SALT LAKE CITY — Informed by a ballooning body of evidence, athletic trainers are telling parents that youth sports specialization can harm their children.
But on Wednesday, at a panel discussion with the National Athletic Trainers’ Association and a group of youth leaders in Dallas, parents pushed back — questioning whether youth sports leagues and institutions leave them any choice.
The panel convened to discuss the association’s six new guidelines aimed at limiting injury risk in youth sports while encouraging maximum participation — to restore balance to a domain that’s maximizing risk with little evidence of payoff. Parents seemed receptive to the idea, but many expressed concerns about the practicality.
“It became this year-round thing,” said one dad, whose 11-year-old daughter gave up soccer when her coach wouldn’t let her explore other interests. He never wanted her to play year-round soccer, but she was told such commitment was necessary.

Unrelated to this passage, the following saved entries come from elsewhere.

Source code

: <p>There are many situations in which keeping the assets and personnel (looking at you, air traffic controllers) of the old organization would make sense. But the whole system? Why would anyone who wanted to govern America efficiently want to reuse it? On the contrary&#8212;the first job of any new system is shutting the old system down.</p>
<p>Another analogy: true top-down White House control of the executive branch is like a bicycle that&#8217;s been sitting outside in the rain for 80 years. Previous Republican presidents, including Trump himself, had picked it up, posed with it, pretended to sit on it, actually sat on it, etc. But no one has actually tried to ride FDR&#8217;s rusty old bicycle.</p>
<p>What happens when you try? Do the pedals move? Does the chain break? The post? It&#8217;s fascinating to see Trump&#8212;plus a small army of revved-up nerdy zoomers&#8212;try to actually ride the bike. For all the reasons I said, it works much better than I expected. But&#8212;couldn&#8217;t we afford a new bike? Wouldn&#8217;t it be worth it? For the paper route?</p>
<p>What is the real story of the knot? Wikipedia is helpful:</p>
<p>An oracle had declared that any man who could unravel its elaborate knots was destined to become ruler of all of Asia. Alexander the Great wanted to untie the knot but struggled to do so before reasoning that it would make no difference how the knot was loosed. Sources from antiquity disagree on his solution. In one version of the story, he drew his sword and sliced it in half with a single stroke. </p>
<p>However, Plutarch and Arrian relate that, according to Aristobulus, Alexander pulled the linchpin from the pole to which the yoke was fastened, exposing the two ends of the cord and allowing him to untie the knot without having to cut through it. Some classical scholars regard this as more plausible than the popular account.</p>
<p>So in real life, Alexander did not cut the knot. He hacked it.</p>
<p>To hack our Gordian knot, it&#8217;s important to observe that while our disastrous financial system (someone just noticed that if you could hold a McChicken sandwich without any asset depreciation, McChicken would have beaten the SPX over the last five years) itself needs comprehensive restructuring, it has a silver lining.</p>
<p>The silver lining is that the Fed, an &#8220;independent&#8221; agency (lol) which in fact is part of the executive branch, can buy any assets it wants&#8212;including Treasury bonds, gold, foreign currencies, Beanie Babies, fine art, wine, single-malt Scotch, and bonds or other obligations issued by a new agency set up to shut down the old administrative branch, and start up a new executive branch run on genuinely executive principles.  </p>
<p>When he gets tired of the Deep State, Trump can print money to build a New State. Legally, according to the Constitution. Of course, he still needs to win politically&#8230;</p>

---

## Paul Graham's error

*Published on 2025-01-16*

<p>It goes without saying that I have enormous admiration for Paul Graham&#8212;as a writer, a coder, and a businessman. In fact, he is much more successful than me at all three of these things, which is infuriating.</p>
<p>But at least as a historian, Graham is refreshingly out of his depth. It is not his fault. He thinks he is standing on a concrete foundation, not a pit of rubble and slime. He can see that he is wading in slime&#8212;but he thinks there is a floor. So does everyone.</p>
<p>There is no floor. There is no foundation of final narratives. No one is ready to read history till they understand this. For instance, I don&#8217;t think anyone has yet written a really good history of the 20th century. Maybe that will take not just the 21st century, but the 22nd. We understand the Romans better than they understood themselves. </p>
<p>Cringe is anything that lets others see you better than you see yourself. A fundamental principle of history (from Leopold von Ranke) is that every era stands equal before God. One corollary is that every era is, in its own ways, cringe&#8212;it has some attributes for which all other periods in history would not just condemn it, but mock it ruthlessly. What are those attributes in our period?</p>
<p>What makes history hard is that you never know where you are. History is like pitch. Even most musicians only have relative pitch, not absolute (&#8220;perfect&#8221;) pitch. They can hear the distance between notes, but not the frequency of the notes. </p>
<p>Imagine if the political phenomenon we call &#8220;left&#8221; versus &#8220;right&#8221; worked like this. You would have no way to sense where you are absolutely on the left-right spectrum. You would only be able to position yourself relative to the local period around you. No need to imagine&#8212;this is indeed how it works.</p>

“It’s this momentum that just gets ahead of you, and that momentum is driven by the institutions, by the leagues,” he continued. “And I’m interested in what is science doing to affect the way that the organizations and the elite leagues are structuring the competition?”
“We hear that all the time,” answered David Bell, an athletic trainer and associate professor of kinesiology at the University of Wisconsin–Madison. “That parents are frustrated by this system of youth sports.”

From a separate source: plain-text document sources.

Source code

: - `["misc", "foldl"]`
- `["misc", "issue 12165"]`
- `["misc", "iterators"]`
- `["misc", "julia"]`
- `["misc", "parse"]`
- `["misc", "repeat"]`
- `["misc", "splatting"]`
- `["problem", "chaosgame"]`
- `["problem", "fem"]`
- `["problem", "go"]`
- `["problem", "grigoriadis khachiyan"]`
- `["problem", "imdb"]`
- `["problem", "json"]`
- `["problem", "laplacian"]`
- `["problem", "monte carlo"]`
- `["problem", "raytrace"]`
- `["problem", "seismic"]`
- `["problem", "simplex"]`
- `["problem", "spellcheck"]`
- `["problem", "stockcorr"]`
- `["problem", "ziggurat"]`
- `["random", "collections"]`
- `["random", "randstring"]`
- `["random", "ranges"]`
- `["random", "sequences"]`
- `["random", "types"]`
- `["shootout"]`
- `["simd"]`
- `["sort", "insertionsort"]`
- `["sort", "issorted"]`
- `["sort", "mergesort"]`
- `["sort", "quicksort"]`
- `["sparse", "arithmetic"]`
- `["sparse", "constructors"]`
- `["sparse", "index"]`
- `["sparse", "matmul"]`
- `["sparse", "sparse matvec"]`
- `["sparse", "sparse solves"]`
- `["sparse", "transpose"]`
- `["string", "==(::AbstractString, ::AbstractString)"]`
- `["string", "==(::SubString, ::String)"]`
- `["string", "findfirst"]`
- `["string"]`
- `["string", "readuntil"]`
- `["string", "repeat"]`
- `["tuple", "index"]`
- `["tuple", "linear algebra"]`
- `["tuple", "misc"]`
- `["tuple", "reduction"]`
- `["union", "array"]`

Embracing the guidelines could help relieve their frustrations. The National Athletic Trainers’ Association recommends that parents, coaches, leagues and kids:
- Delay specialization in a single sport for as long as possible.
- Play for one team at a time.
- Limit participation in a single sport to eight months per year.
- Restrict the number of practice hours per week to the child’s age (a 10-year-old would practice no more than 10 hours).
- Mandate two days of rest per week.
- Require time away from organized activity following the end of a competitive season.
The guidelines are endorsed by five professional athletic training societies — basketball, football, baseball, soccer and hockey — as well as the Intercollegiate Council for Sports Medicine.
But Bell acknowledged the challenge of convincing youth sports organizations to see the benefits when they need constant participation to ensure year-round stability. Still, he said, the big picture must be addressed: 70% of kids stop playing sports by age 13, he explained, because they’re no longer having fun. And the results for those who stay are increasingly alarming, too.
Jamie Reed, senior director of medical operations and sport science for the Texas Rangers, told the panel that he’s seeing a surge of overuse injuries in young baseball players. He evaluates the team’s top 575-600 prospects each year. In 2014, 41 players in the cohort had undergone reconstructive elbow surgery, or “Tommy John.” By 2018, the number had climbed to 109.
In 2019, it reached 308.
“It’s overwhelming,” he said. “It’s absolutely overwhelming.”
Since prior injury is the best predictor of future injury, Reed often advises the Rangers to avoid such prospects, regardless of talent.
“This guy is not gonna hold up,” he’ll say. “He’s been abused.”
Despite the risks, kids continue to be pushed into year-round participation in a single competitive sport, driven by parents seeking prestige or college scholarships and leagues pursuing their own the business interests, among other factors. And kids, inundated with stories of athletes reaching stardom via determination and constant training, embrace the harmful trend.
But even if the goal is as modest as making a high school varsity team, the panel agreed that participation in multiple sports, in addition to limiting injuries, encourages varied skill development that will help kids in any sport once they do specialize, which Reed said should happen when “talent separates” — usually in high school.
In addition to following the guidelines, the panelists said — multiple times — the key to a healthier youth sports ecosystem is fun. Every program, club and interaction should be, above all, fun, and avoiding overextension can help with that. Playing multiple sports can also benefit psychological health by limiting burnout, a mental condition with potential long-term physical consequences.
“The potential for burnout and stepping away from sports altogether and turning to nachos and Fortnite is a real public health problem,” National Athletic Trainers’ Association President Tory Lindley said during the panel, “and it’s becoming an epidemic.”